ABOUT THIS TASK → Pull out every line below that contains the string "water". Case counts.
──────
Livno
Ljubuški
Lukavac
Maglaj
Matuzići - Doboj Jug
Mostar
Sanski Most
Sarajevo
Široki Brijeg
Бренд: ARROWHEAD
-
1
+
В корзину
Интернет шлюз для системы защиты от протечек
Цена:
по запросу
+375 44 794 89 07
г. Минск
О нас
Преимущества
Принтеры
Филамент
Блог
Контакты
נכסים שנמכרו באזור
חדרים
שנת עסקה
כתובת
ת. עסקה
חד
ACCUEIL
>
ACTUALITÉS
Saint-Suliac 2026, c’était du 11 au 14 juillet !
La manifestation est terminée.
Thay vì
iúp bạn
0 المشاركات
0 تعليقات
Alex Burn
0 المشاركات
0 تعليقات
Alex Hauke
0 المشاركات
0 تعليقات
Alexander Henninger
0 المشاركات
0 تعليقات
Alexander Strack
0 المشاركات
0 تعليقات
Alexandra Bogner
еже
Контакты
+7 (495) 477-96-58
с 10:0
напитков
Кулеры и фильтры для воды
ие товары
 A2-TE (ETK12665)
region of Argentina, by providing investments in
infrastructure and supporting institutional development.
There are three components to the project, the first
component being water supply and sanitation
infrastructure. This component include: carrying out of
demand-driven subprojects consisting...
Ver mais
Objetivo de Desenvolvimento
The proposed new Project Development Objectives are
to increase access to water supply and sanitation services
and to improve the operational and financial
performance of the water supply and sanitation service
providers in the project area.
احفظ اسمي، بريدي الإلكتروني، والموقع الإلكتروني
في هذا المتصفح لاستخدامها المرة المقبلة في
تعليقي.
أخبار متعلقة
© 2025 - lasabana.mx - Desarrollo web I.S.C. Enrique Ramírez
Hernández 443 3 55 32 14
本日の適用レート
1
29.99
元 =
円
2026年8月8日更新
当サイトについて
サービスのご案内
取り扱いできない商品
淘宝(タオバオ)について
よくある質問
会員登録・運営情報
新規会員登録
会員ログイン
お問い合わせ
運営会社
──────
ANSWER TO THE EXERCISE →
component being water supply and sanitation
to increase access to water supply and sanitation services
performance of the water supply and sanitation service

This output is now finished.